=== Gespeicherte Einträge ===

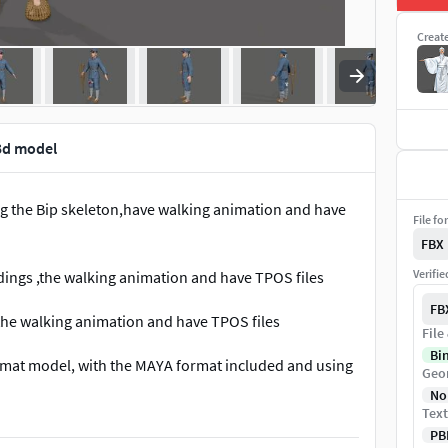
Creat
3d model
g the Bip skeleton,have walking animation and have
File fo
FBX
Verifi
ings ,the walking animation and have TPOS files
FB
the walking animation and have TPOS files
File
Bi
ormat model, with the MAYA format included and using
Geo
ring parameters set, which the buyer should set up
No
an skin binding skeletons but no control bindings.
Text
PB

=== DEINE AUFGABE ===
Tausche im gesamten Material „walking animation“ gegen „running animation“ aus und gib alle Zeilen sonst unverändert wieder. Die Bilder lässt du in der Antwort weg.

=== ANTWORTFELD ===
Creat
3d model
g the Bip skeleton,have running animation and have
File fo
FBX
Verifi
ings ,the running animation and have TPOS files
FB
the running animation and have TPOS files
File
Bi
ormat model, with the MAYA format included and using
Geo
ring parameters set, which the buyer should set up
No
an skin binding skeletons but no control bindings.
Text
PB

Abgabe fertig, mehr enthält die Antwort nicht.